__Assignment__. Search the data for the word "Adhes" and copy out every line that has it.

__Data in this exercise__.
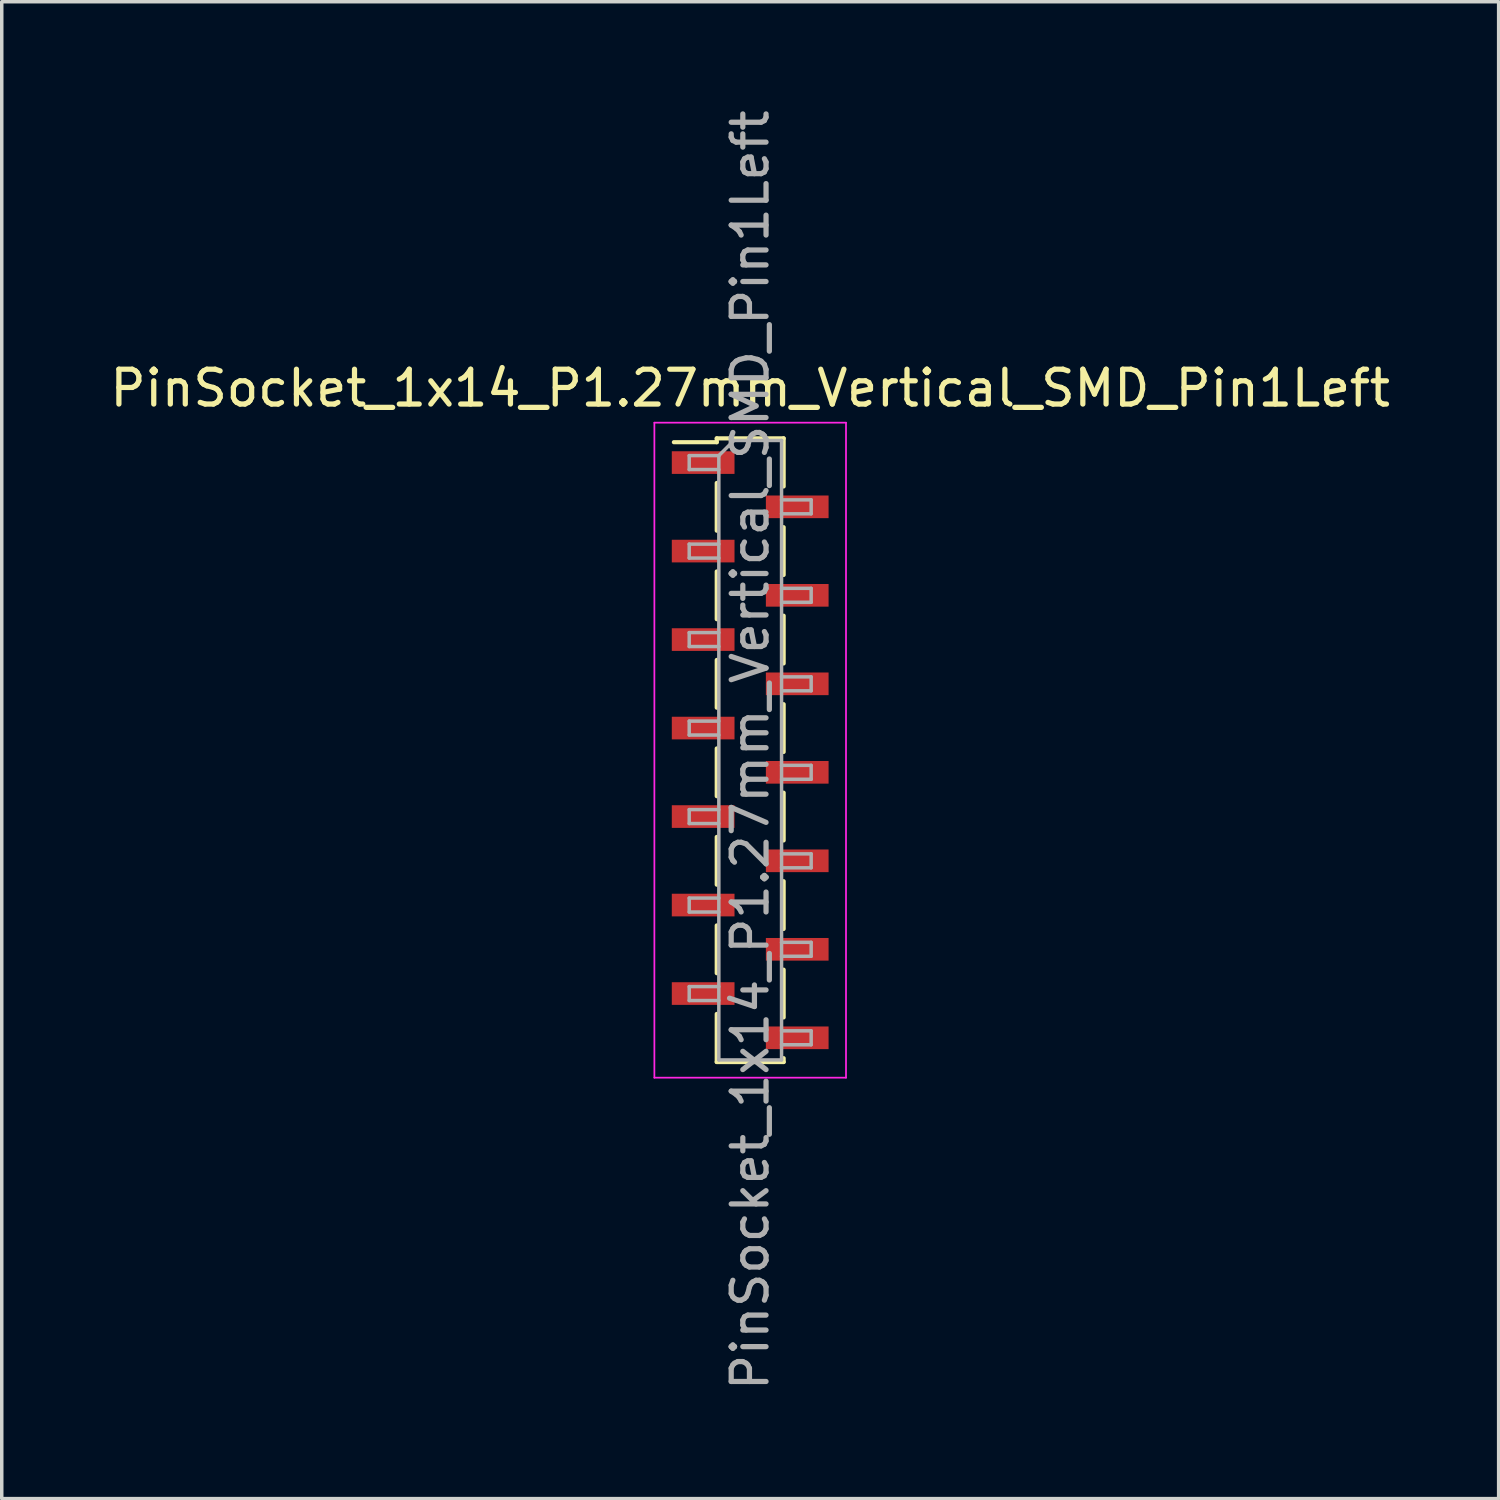
<source format=kicad_pcb>
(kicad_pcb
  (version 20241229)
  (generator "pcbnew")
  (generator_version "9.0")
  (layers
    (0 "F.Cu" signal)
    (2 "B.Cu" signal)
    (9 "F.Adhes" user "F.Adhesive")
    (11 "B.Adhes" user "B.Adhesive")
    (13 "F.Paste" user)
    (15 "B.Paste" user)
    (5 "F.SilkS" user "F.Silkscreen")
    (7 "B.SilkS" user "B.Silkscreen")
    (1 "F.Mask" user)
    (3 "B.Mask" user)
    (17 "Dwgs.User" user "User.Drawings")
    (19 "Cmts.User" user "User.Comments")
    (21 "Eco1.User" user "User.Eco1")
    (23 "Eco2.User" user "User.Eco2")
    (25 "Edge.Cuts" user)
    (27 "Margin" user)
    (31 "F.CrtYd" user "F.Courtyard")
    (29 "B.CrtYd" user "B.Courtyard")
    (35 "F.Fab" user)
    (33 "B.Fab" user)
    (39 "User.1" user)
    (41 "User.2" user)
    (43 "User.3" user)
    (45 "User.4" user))
  (footprint "PinSocket_1x14_P1.27mm_Vertical_SMD_Pin1Left"
    (layer "F.Cu")
    (at 18.482 18.482)
    (property "Reference" "PinSocket_1x14_P1.27mm_Vertical_SMD_Pin1Left" (at 0 -10.39 0) (layer "F.SilkS") (effects (font (size 1 1) (thickness 0.15))))
    (attr smd)
    (fp_line (start -2.19 -8.84) (end -0.96 -8.84) (stroke (width 0.12) (type solid)) (layer "F.SilkS"))
    (fp_line (start -0.96 -8.95) (end -0.96 -8.84) (stroke (width 0.12) (type solid)) (layer "F.SilkS"))
    (fp_line (start -0.96 -8.95) (end 0.96 -8.95) (stroke (width 0.12) (type solid)) (layer "F.SilkS"))
    (fp_line (start -0.96 -7.67) (end -0.96 -6.3) (stroke (width 0.12) (type solid)) (layer "F.SilkS"))
    (fp_line (start -0.96 -5.13) (end -0.96 -3.76) (stroke (width 0.12) (type solid)) (layer "F.SilkS"))
    (fp_line (start -0.96 -2.59) (end -0.96 -1.22) (stroke (width 0.12) (type solid)) (layer "F.SilkS"))
    (fp_line (start -0.96 -0.05) (end -0.96 1.32) (stroke (width 0.12) (type solid)) (layer "F.SilkS"))
    (fp_line (start -0.96 2.49) (end -0.96 3.86) (stroke (width 0.12) (type solid)) (layer "F.SilkS"))
    (fp_line (start -0.96 5.03) (end -0.96 6.4) (stroke (width 0.12) (type solid)) (layer "F.SilkS"))
    (fp_line (start -0.96 7.57) (end -0.96 8.95) (stroke (width 0.12) (type solid)) (layer "F.SilkS"))
    (fp_line (start -0.96 8.95) (end 0.96 8.95) (stroke (width 0.12) (type solid)) (layer "F.SilkS"))
    (fp_line (start 0.96 -8.95) (end 0.96 -7.57) (stroke (width 0.12) (type solid)) (layer "F.SilkS"))
    (fp_line (start 0.96 -6.4) (end 0.96 -5.03) (stroke (width 0.12) (type solid)) (layer "F.SilkS"))
    (fp_line (start 0.96 -3.86) (end 0.96 -2.49) (stroke (width 0.12) (type solid)) (layer "F.SilkS"))
    (fp_line (start 0.96 -1.32) (end 0.96 0.05) (stroke (width 0.12) (type solid)) (layer "F.SilkS"))
    (fp_line (start 0.96 1.22) (end 0.96 2.59) (stroke (width 0.12) (type solid)) (layer "F.SilkS"))
    (fp_line (start 0.96 3.76) (end 0.96 5.13) (stroke (width 0.12) (type solid)) (layer "F.SilkS"))
    (fp_line (start 0.96 6.3) (end 0.96 7.67) (stroke (width 0.12) (type solid)) (layer "F.SilkS"))
    (fp_line (start 0.96 8.84) (end 0.96 8.95) (stroke (width 0.12) (type solid)) (layer "F.SilkS"))
    (fp_line (start -2.75 -9.4) (end 2.75 -9.4) (stroke (width 0.05) (type solid)) (layer "F.CrtYd"))
    (fp_line (start -2.75 9.4) (end -2.75 -9.4) (stroke (width 0.05) (type solid)) (layer "F.CrtYd"))
    (fp_line (start 2.75 -9.4) (end 2.75 9.4) (stroke (width 0.05) (type solid)) (layer "F.CrtYd"))
    (fp_line (start 2.75 9.4) (end -2.75 9.4) (stroke (width 0.05) (type solid)) (layer "F.CrtYd"))
    (fp_line (start -1.75 -8.455) (end -0.9 -8.455) (stroke (width 0.1) (type solid)) (layer "F.Fab"))
    (fp_line (start -1.75 -8.055) (end -1.75 -8.455) (stroke (width 0.1) (type solid)) (layer "F.Fab"))
    (fp_line (start -1.75 -5.915) (end -0.9 -5.915) (stroke (width 0.1) (type solid)) (layer "F.Fab"))
    (fp_line (start -1.75 -5.515) (end -1.75 -5.915) (stroke (width 0.1) (type solid)) (layer "F.Fab"))
    (fp_line (start -1.75 -3.375) (end -0.9 -3.375) (stroke (width 0.1) (type solid)) (layer "F.Fab"))
    (fp_line (start -1.75 -2.975) (end -1.75 -3.375) (stroke (width 0.1) (type solid)) (layer "F.Fab"))
    (fp_line (start -1.75 -0.835) (end -0.9 -0.835) (stroke (width 0.1) (type solid)) (layer "F.Fab"))
    (fp_line (start -1.75 -0.435) (end -1.75 -0.835) (stroke (width 0.1) (type solid)) (layer "F.Fab"))
    (fp_line (start -1.75 1.705) (end -0.9 1.705) (stroke (width 0.1) (type solid)) (layer "F.Fab"))
    (fp_line (start -1.75 2.105) (end -1.75 1.705) (stroke (width 0.1) (type solid)) (layer "F.Fab"))
    (fp_line (start -1.75 4.245) (end -0.9 4.245) (stroke (width 0.1) (type solid)) (layer "F.Fab"))
    (fp_line (start -1.75 4.645) (end -1.75 4.245) (stroke (width 0.1) (type solid)) (layer "F.Fab"))
    (fp_line (start -1.75 6.785) (end -0.9 6.785) (stroke (width 0.1) (type solid)) (layer "F.Fab"))
    (fp_line (start -1.75 7.185) (end -1.75 6.785) (stroke (width 0.1) (type solid)) (layer "F.Fab"))
    (fp_line (start -0.9 -8.455) (end -0.465 -8.89) (stroke (width 0.1) (type solid)) (layer "F.Fab"))
    (fp_line (start -0.9 -8.055) (end -1.75 -8.055) (stroke (width 0.1) (type solid)) (layer "F.Fab"))
    (fp_line (start -0.9 -5.515) (end -1.75 -5.515) (stroke (width 0.1) (type solid)) (layer "F.Fab"))
    (fp_line (start -0.9 -2.975) (end -1.75 -2.975) (stroke (width 0.1) (type solid)) (layer "F.Fab"))
    (fp_line (start -0.9 -0.435) (end -1.75 -0.435) (stroke (width 0.1) (type solid)) (layer "F.Fab"))
    (fp_line (start -0.9 2.105) (end -1.75 2.105) (stroke (width 0.1) (type solid)) (layer "F.Fab"))
    (fp_line (start -0.9 4.645) (end -1.75 4.645) (stroke (width 0.1) (type solid)) (layer "F.Fab"))
    (fp_line (start -0.9 7.185) (end -1.75 7.185) (stroke (width 0.1) (type solid)) (layer "F.Fab"))
    (fp_line (start -0.9 8.89) (end -0.9 -8.455) (stroke (width 0.1) (type solid)) (layer "F.Fab"))
    (fp_line (start -0.465 -8.89) (end 0.9 -8.89) (stroke (width 0.1) (type solid)) (layer "F.Fab"))
    (fp_line (start 0.9 -8.89) (end 0.9 8.89) (stroke (width 0.1) (type solid)) (layer "F.Fab"))
    (fp_line (start 0.9 -7.185) (end 1.75 -7.185) (stroke (width 0.1) (type solid)) (layer "F.Fab"))
    (fp_line (start 0.9 -4.645) (end 1.75 -4.645) (stroke (width 0.1) (type solid)) (layer "F.Fab"))
    (fp_line (start 0.9 -2.105) (end 1.75 -2.105) (stroke (width 0.1) (type solid)) (layer "F.Fab"))
    (fp_line (start 0.9 0.435) (end 1.75 0.435) (stroke (width 0.1) (type solid)) (layer "F.Fab"))
    (fp_line (start 0.9 2.975) (end 1.75 2.975) (stroke (width 0.1) (type solid)) (layer "F.Fab"))
    (fp_line (start 0.9 5.515) (end 1.75 5.515) (stroke (width 0.1) (type solid)) (layer "F.Fab"))
    (fp_line (start 0.9 8.055) (end 1.75 8.055) (stroke (width 0.1) (type solid)) (layer "F.Fab"))
    (fp_line (start 0.9 8.89) (end -0.9 8.89) (stroke (width 0.1) (type solid)) (layer "F.Fab"))
    (fp_line (start 1.75 -7.185) (end 1.75 -6.785) (stroke (width 0.1) (type solid)) (layer "F.Fab"))
    (fp_line (start 1.75 -6.785) (end 0.9 -6.785) (stroke (width 0.1) (type solid)) (layer "F.Fab"))
    (fp_line (start 1.75 -4.645) (end 1.75 -4.245) (stroke (width 0.1) (type solid)) (layer "F.Fab"))
    (fp_line (start 1.75 -4.245) (end 0.9 -4.245) (stroke (width 0.1) (type solid)) (layer "F.Fab"))
    (fp_line (start 1.75 -2.105) (end 1.75 -1.705) (stroke (width 0.1) (type solid)) (layer "F.Fab"))
    (fp_line (start 1.75 -1.705) (end 0.9 -1.705) (stroke (width 0.1) (type solid)) (layer "F.Fab"))
    (fp_line (start 1.75 0.435) (end 1.75 0.835) (stroke (width 0.1) (type solid)) (layer "F.Fab"))
    (fp_line (start 1.75 0.835) (end 0.9 0.835) (stroke (width 0.1) (type solid)) (layer "F.Fab"))
    (fp_line (start 1.75 2.975) (end 1.75 3.375) (stroke (width 0.1) (type solid)) (layer "F.Fab"))
    (fp_line (start 1.75 3.375) (end 0.9 3.375) (stroke (width 0.1) (type solid)) (layer "F.Fab"))
    (fp_line (start 1.75 5.515) (end 1.75 5.915) (stroke (width 0.1) (type solid)) (layer "F.Fab"))
    (fp_line (start 1.75 5.915) (end 0.9 5.915) (stroke (width 0.1) (type solid)) (layer "F.Fab"))
    (fp_line (start 1.75 8.055) (end 1.75 8.455) (stroke (width 0.1) (type solid)) (layer "F.Fab"))
    (fp_line (start 1.75 8.455) (end 0.9 8.455) (stroke (width 0.1) (type solid)) (layer "F.Fab"))
    (fp_text user "${REFERENCE}" (at 0 0 90) (layer "F.Fab") (effects (font (size 1 1) (thickness 0.15))))
    (pad "1" smd rect (at -1.35 -8.255) (size 1.8 0.65) (layers "F.Cu" "F.Mask" "F.Paste"))
    (pad "2" smd rect (at 1.35 -6.985) (size 1.8 0.65) (layers "F.Cu" "F.Mask" "F.Paste"))
    (pad "3" smd rect (at -1.35 -5.715) (size 1.8 0.65) (layers "F.Cu" "F.Mask" "F.Paste"))
    (pad "4" smd rect (at 1.35 -4.445) (size 1.8 0.65) (layers "F.Cu" "F.Mask" "F.Paste"))
    (pad "5" smd rect (at -1.35 -3.175) (size 1.8 0.65) (layers "F.Cu" "F.Mask" "F.Paste"))
    (pad "6" smd rect (at 1.35 -1.905) (size 1.8 0.65) (layers "F.Cu" "F.Mask" "F.Paste"))
    (pad "7" smd rect (at -1.35 -0.635) (size 1.8 0.65) (layers "F.Cu" "F.Mask" "F.Paste"))
    (pad "8" smd rect (at 1.35 0.635) (size 1.8 0.65) (layers "F.Cu" "F.Mask" "F.Paste"))
    (pad "9" smd rect (at -1.35 1.905) (size 1.8 0.65) (layers "F.Cu" "F.Mask" "F.Paste"))
    (pad "10" smd rect (at 1.35 3.175) (size 1.8 0.65) (layers "F.Cu" "F.Mask" "F.Paste"))
    (pad "11" smd rect (at -1.35 4.445) (size 1.8 0.65) (layers "F.Cu" "F.Mask" "F.Paste"))
    (pad "12" smd rect (at 1.35 5.715) (size 1.8 0.65) (layers "F.Cu" "F.Mask" "F.Paste"))
    (pad "13" smd rect (at -1.35 6.985) (size 1.8 0.65) (layers "F.Cu" "F.Mask" "F.Paste"))
    (pad "14" smd rect (at 1.35 8.255) (size 1.8 0.65) (layers "F.Cu" "F.Mask" "F.Paste")))
  (gr_rect
    (start -3 -3)
    (end 39.964 39.964)
    (stroke (width 0.1) (type default))
    (fill no)
    (layer "Edge.Cuts")))
</source>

__Task result__.
    (9 "F.Adhes" user "F.Adhesive")
    (11 "B.Adhes" user "B.Adhesive")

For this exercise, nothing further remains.